Jakarta - Jenis kendaraan mikrobus merek Tawon dari Rangkasbitung, Banten, ditawarkan kepada Pemprov DKI Jakarta untuk menggantikan kendaraan roda tiga, bajaj, di Ibukota. Namun penawaran tersebut belum direspons penuh oleh Pemprov DKI Jakarta, karena mereka harus mengikuti lelang terlebih dahulu untuk mendapatkan spesifikasi kendaraan tersebut.

Menurut Ade Muharom, Ketua Paguyuban Angkutan Lingkungan Pengemudi Tawon, pihaknya sudah bertemu Dinas Perhubungan (Dishub) DKI Jakarta, dan mendapat tanggapan harus ikut lelang dulu.

"Tawon [diciptakan] untuk mengganti kendaraan bajaj di Jakarta. Sekarang sedang minta izin dulu, tapi tanggapan dari Dishub kami harus mengikuti lelang dulu," ujar Ade di Balai Kota, Jumat (1/3) saat menawarkan kendaraan mirip kendaraan jenis Kancil tersebut.

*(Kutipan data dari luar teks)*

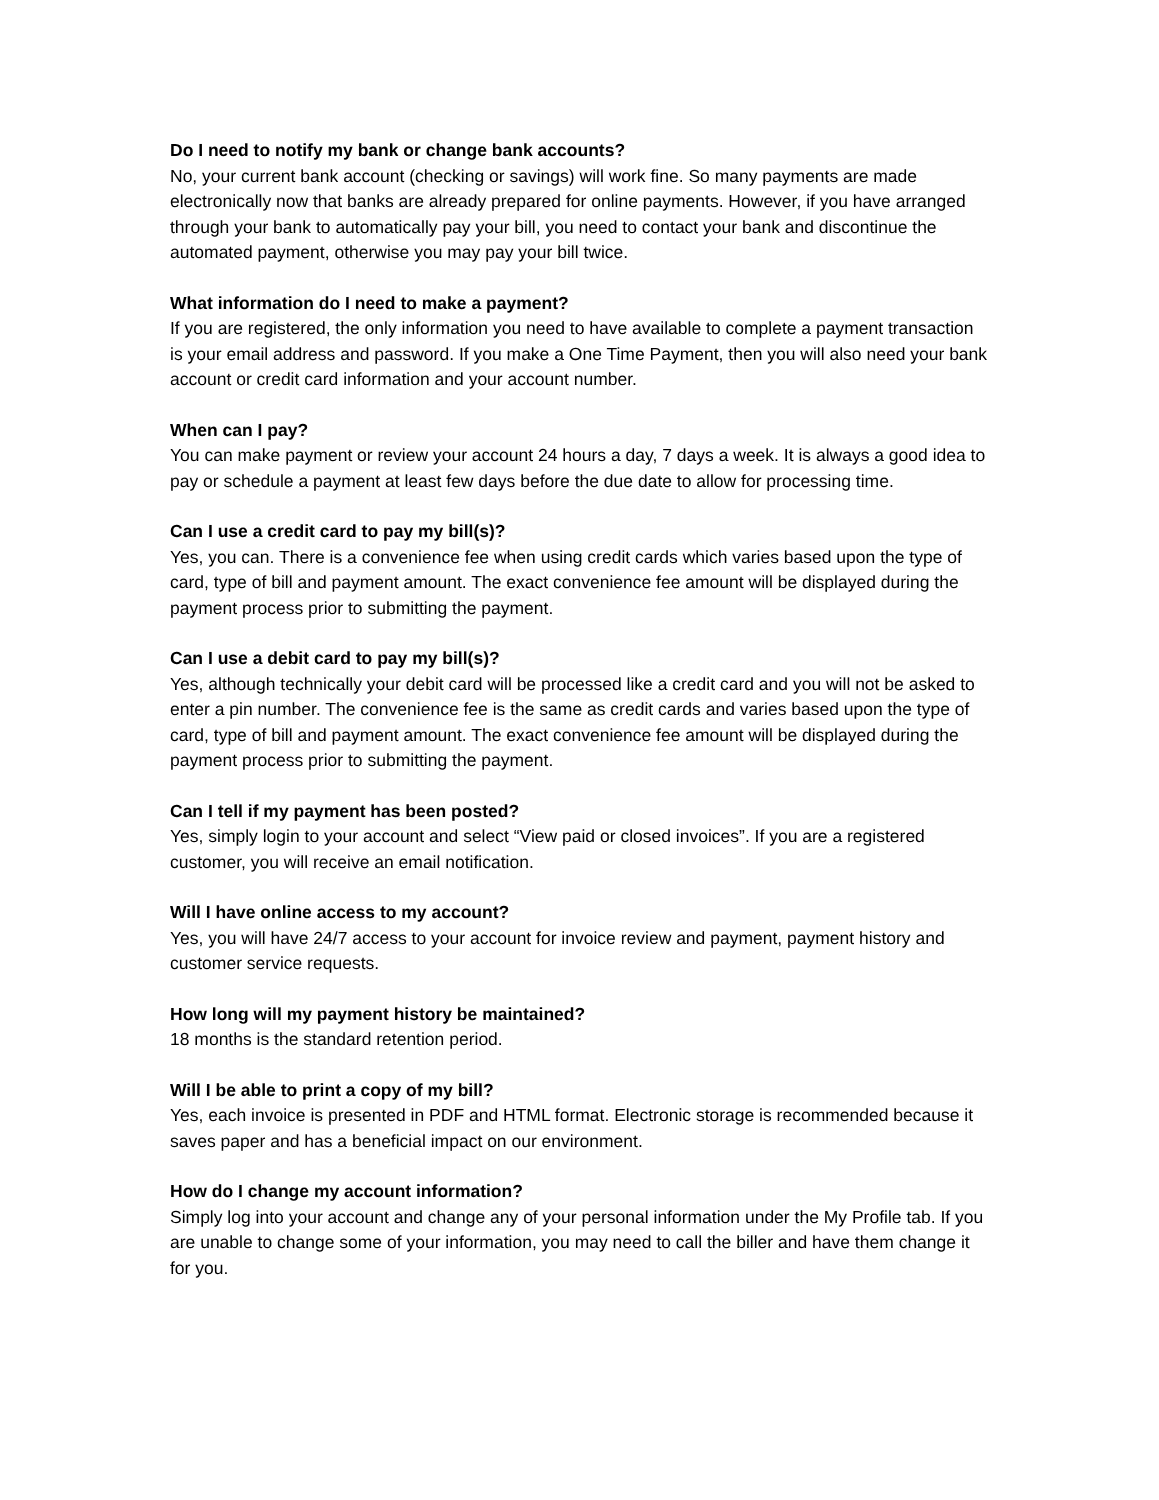Do I need to notify my bank or change bank accounts?
No, your current bank account (checking or savings) will work fine. So many payments are made electronically now that banks are already prepared for online payments. However, if you have arranged through your bank to automatically pay your bill, you need to contact your bank and discontinue the automated payment, otherwise you may pay your bill twice.
What information do I need to make a payment?
If you are registered, the only information you need to have available to complete a payment transaction is your email address and password. If you make a One Time Payment, then you will also need your bank account or credit card information and your account number.
When can I pay?
You can make payment or review your account 24 hours a day, 7 days a week. It is always a good idea to pay or schedule a payment at least few days before the due date to allow for processing time.
Can I use a credit card to pay my bill(s)?
Yes, you can. There is a convenience fee when using credit cards which varies based upon the type of card, type of bill and payment amount. The exact convenience fee amount will be displayed during the payment process prior to submitting the payment.
Can I use a debit card to pay my bill(s)?
Yes, although technically your debit card will be processed like a credit card and you will not be asked to enter a pin number. The convenience fee is the same as credit cards and varies based upon the type of card, type of bill and payment amount. The exact convenience fee amount will be displayed during the payment process prior to submitting the payment.
Can I tell if my payment has been posted?
Yes, simply login to your account and select “View paid or closed invoices”. If you are a registered customer, you will receive an email notification.
Will I have online access to my account?
Yes, you will have 24/7 access to your account for invoice review and payment, payment history and customer service requests.
How long will my payment history be maintained?
18 months is the standard retention period.
Will I be able to print a copy of my bill?
Yes, each invoice is presented in PDF and HTML format. Electronic storage is recommended because it saves paper and has a beneficial impact on our environment.
How do I change my account information?
Simply log into your account and change any of your personal information under the My Profile tab. If you are unable to change some of your information, you may need to call the biller and have them change it for you.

Kendaraan Tawon tersebut berkapasitas mesin 650 cc, dengan kecepatan maksimal 90 km per jam, dan maksimal penumpang 4 orang. Per unitnya, kendaraan mini ini dibanderol harga Rp 50 juta dan memiliki pelat nomor hitam. Tetapi Tawon mengaku, saat ini belum dilakukan tahapan sosialisasi kepada masyarakat luas kendati sudah dilakukan produksi dalam jumlah yang cukup banyak.

Dari segi pembuatan, Tawon menggunakan mesin impor, namun rangkaian badan kendaraan --yang dibuat dalam berbagai warna-- dibuat di Rangkasbitung, Banten. Namun, bahan bakar kendaraan ini menggunakan jenis premium, sehingga kurang memiliki kelebihan dibanding kendaraan umum jenis bajaj yang sudah ada di Jakarta saat ini.